What about Luke's starships? There's 2 and that means 2 more API requests ...
fetch("https://swapi.dev/api/starships/12/")
.then((res) => res.json())
.then(console.log)
fetch("https://swapi.dev/api/starships/22/")
.then((res) => res.json())
.then(console.log)
Wanna know how much JSON that dumps? Try a guess. 🙄
You made 4 API requests and transferred a bunch of data to find out that Luke Skywalker is human, has blond hair, and flies an X-Wing and an Imperial Shuttle.
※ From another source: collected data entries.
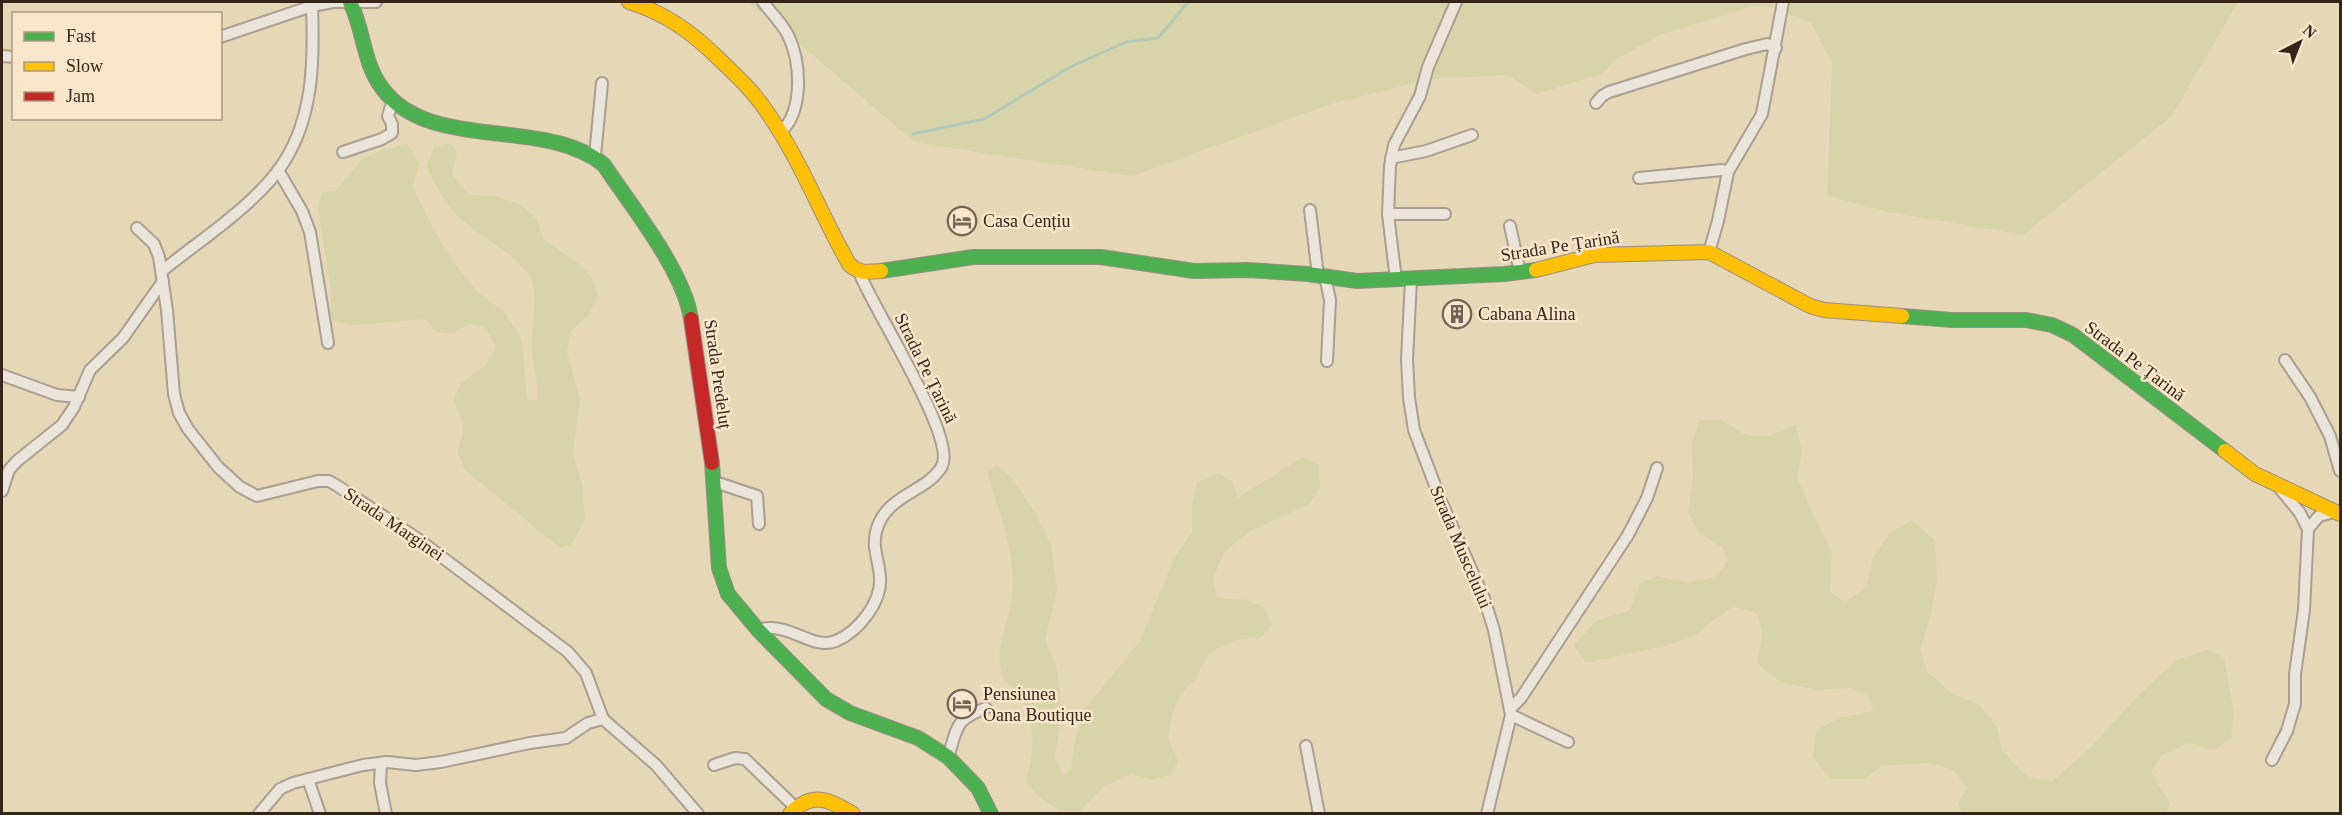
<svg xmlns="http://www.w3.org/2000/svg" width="2342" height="815" font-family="'Times New Roman',serif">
<rect width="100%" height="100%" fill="#e4d9c8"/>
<path fill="#e6d7b6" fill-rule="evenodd" d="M2,2H747L772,20L1334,103L1432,79L1508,75L1536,94L1601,74L1615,60L1658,36L1749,7L1766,6L1811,23L1832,62L1827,136V196L1888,212L2023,235L2172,116L2238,2H2340V813L2,814ZM14,14H220V118H14Z"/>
<g fill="#d8d4a9">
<path d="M747,2H2238L2172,116L2023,235L1888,212L1827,196L1832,62L1811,23L1767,6L1749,7L1658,36L1615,60L1602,74L1536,94L1508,75L1432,79L1334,103L1132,176L914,142L772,20Z"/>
<path d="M448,143L453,146L457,154L452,174L469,195L495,196L521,205L536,218L543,238L585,269L594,281L598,296L589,315L571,331L567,352L580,400L573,454L582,484L585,519L572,544L560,548L465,470L457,451C466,429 464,422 453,401L462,382L486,365L496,346L485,328L468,324L453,334L435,332L425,319L354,325L330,320L331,293L318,207L322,192L335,191L363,158L383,150L407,144L419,163L413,187L430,223L452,260L478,293L505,312L522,341L527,399L537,401C539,383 533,368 532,351C530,329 540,296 530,277C517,253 472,233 453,211C442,199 435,181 426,168L434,148Z"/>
<path d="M1700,420H1720L1748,436H1768L1796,425L1802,452L1797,478L1832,554L1830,592L1845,602L1866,587L1873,557L1890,533L1911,520L1935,541L1937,579L1931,614L1920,650L1928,673L1952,693L1979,705L1997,726L2002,750L2026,776L2053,781L2093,745L2138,696L2175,661L2207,650L2224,658L2234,712L2231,738L2214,750L2188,743L2161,756L2151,772L2170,804L2166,813H1962L1958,804L1967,788L1954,770L1930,763L1882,766L1865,779H1830L1813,757L1816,731L1838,718L1873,711L1868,695L1851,688L1818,690L1780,682L1757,663L1762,635L1758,614L1733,606L1692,637L1664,646L1586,663L1574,645L1596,621L1630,610L1640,584L1656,576L1688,583L1716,577L1727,561L1722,547L1699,532L1688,513L1693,479L1692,442Z"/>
<path d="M1302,457L1319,465L1320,487L1310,503L1251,531L1225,551L1213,578L1217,598L1247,600L1266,609L1271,625L1261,638L1242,639L1221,646L1208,654L1195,679L1182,693L1172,715L1168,738L1178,762L1170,775L1152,780L1131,774L1105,786L1080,811H1060L1039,797L1026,782C1034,752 1037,726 1020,698C1010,683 1002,684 1000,664C997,639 1010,620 1012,596C1017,553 998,512 987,471L997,465L1010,476L1034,511L1051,545L1057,589L1045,640L1057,669L1062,712L1055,756L1063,777L1071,770L1074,745L1084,710L1140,641L1174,558L1192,532V503L1197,482L1219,473L1233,482L1238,498Z"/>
</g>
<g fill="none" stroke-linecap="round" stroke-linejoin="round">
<path stroke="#b4c8b9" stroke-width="3" d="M913,134L984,119L1070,67L1126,42L1158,38L1188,2"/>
<g stroke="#a99e92" stroke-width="14">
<g id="street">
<path d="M763,2C771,13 781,22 788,35C801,62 804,110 781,132"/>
<path d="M220,37L312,6L333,2H376"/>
<path d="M2,56L14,57"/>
<path d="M1596,103L1602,96L1609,92L1746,49L1767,44L1776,48"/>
<path d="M343,152L382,139L392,133V124L388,116L393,100"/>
<path d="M595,156L602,83"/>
<path d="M1391,158L1426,151L1472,135"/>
<path d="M278,170L302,211L310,232L328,343"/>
<path d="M1639,178L1722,170L1728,172"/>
<path d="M1310,210L1318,275"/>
<path d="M1388,214H1445"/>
<path d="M1510,226L1520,272"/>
<path d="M137,228L154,244L159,257L167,310L174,394L179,413L188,429L218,467L240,487L257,496L318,481H329L336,485L418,539L568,652L586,673L603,719"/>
<path d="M1709,252L1718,221L1728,172L1762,114L1783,2"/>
<path d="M162,271C200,240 258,203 284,162C314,115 314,58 312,6"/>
<path d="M1325,276L1330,300L1327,361"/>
<path d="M1396,280L1388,214L1390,166L1394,145L1420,96L1428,67L1456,2"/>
<path d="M1411,280L1407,359L1409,398L1414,430L1441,501L1484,598L1494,630L1511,715L1487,814"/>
<path d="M2285,360L2310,397L2330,436L2340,471"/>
<path d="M2,375L57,395L79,397"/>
<path d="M715,482L757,496L759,524"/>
<path d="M2,491L9,470L17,461L62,425L74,407L90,370L123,338L163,281"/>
<path d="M2308,529L2319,516L2334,512"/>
<path d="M758,630C789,620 811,651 836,641C859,631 882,602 880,577C879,561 872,548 876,532C885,494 927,493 942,466C957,437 872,307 859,272"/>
<path d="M1510,709L1521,698L1628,535L1647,498L1657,468"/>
<path d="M1511,715L1568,742"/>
<path d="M1306,746L1319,814"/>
<path d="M948,757C958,727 954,720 986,708"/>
<path d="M2272,760L2287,731L2295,704V674L2304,610L2308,529L2300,513L2277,485"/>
<path d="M381,763L380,783L386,814"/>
<path d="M714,765L735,758L745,759L795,807"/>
<path d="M308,779L320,814"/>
<path d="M259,814L280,789L293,783L363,765L387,762L416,765L441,762L530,743L566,738L588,723L603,719L656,765L698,814"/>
</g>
</g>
<g stroke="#988d82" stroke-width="16">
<g id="fast">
<path d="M350,2C364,30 363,63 382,88C429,153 545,116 604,165C631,206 684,271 691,319"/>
<path d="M881,271L973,257H1101L1194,271L1248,270L1308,274L1357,281L1505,274L1536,270"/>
<path d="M1902,316L1952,320H2026L2052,325L2073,335L2225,451"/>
<path d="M712,463L719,568L728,594L758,630L826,699L850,713L918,738L948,757L978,788L991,814"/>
</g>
</g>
<g stroke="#988d82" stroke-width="16">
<g id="slow">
<path d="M629,2C666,13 694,34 720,60C738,77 756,94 769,115C801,161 821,215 849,264C859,274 868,272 881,271"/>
<path d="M1536,270L1594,255L1709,252L1810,306L1824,310L1902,316"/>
<path d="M2225,451L2255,474L2340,514"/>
<path d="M790,814C812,791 829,799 853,814"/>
</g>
</g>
<g stroke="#988d82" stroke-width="16">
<path id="jam" d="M691,319L712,463"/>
</g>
<use href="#street" stroke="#ebe4da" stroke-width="10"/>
<use href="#fast" stroke="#4caf50" stroke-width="14"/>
<use href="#slow" stroke="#ffc107" stroke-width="14"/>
<use href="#jam" stroke="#c62828" stroke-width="14"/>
</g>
<defs>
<g id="hotel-ring" transform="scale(1.5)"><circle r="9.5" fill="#f8e6cb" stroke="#746457" stroke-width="1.5"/><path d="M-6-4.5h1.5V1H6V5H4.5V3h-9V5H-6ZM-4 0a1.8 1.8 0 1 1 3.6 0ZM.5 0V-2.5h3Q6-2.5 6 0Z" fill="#746457"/></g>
<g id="building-ring" transform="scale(1.5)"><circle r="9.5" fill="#f8e6cb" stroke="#746457" stroke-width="1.5"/><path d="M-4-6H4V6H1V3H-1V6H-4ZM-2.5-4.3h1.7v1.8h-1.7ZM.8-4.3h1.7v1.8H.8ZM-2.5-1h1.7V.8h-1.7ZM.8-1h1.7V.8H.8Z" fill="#746457"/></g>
</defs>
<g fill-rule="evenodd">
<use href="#hotel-ring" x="962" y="221"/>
<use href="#building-ring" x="1457" y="314"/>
<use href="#hotel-ring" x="962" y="704"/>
</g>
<g text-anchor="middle" stroke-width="5" stroke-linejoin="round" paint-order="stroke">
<g font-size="18" fill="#37251a" stroke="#f8e6cb" text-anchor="start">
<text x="983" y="227">Casa Cențiu</text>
<text x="1478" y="320">Cabana Alina</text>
<text x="983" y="700">Pensiunea<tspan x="983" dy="21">Oana Boutique</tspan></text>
</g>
<g font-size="18" fill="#37251a" stroke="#f8e6cb">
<text transform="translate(1560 246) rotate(-9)" y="6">Strada Pe Țarină</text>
<text transform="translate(2135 361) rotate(37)" y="6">Strada Pe Țarină</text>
<text transform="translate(926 368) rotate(64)" y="6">Strada Pe Țarină</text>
<text transform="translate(718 374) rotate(82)" y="6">Strada Predeluț</text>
<text transform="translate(394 524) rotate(34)" y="6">Strada Marginei</text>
<text transform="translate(1461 547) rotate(67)" y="6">Strada Muscelului</text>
</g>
</g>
<rect width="2342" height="815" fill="none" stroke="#37251a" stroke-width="6"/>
<rect x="12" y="12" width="210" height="108" fill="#f8e6cb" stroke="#ab9984" stroke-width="1.5"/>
<rect x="24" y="32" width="30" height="9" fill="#4caf50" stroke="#ab9984" stroke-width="1.5"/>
<text x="66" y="42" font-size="18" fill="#37251a">Fast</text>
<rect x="24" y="62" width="30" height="9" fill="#ffc107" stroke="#ab9984" stroke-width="1.5"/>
<text x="66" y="72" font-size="18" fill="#37251a">Slow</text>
<rect x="24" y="92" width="30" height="9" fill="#c62828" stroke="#ab9984" stroke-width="1.5"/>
<text x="66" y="102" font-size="18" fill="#37251a">Jam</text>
<g transform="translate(2300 42) rotate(42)" stroke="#f8e6cb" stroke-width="4.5" paint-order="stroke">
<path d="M0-4.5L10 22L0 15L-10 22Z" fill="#37251a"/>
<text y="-9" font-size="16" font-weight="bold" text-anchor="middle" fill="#37251a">N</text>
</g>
</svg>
And guess what, you didn't cache anything. How often do you think this data changes? Once a year? Twice?
🤦♂️
GraphQL to the rescue
Here's what the same process looks like with GraphQL.
query luke {
// id found through allPeople query
person(id: "cGVvcGxlOjE=") {
name
hairColor
species {
name
}
starshipConnection {
starships {
name
}
}
}
}
And the API returns what you wanted with 1 request.
{
"data": {
"person": {
"name": "Luke Skywalker",
"hairColor": "blond",
"species": null,
"starshipConnection": {
"starships": [
{
"name": "X-wing"
},
{
"name": "Imperial shuttle"
}
]
}
}
}
}
An API mechanism that gives you flexibility on the frontend, slashes API requests, and doesn't transfer data you don't need?
😲
Write a query, say what you want, send to an endpoint, GraphQL figures out the rest. Want different params? Just say so. Want multiple models? Got it. Wanna go deep? You can.
Without changes on the server. Within reason.
GraphQL client libraries can add caching to avoid duplicate requests. And because queries are structured, clients can merge queries into 1 API call.
I fell in love the moment it clicked.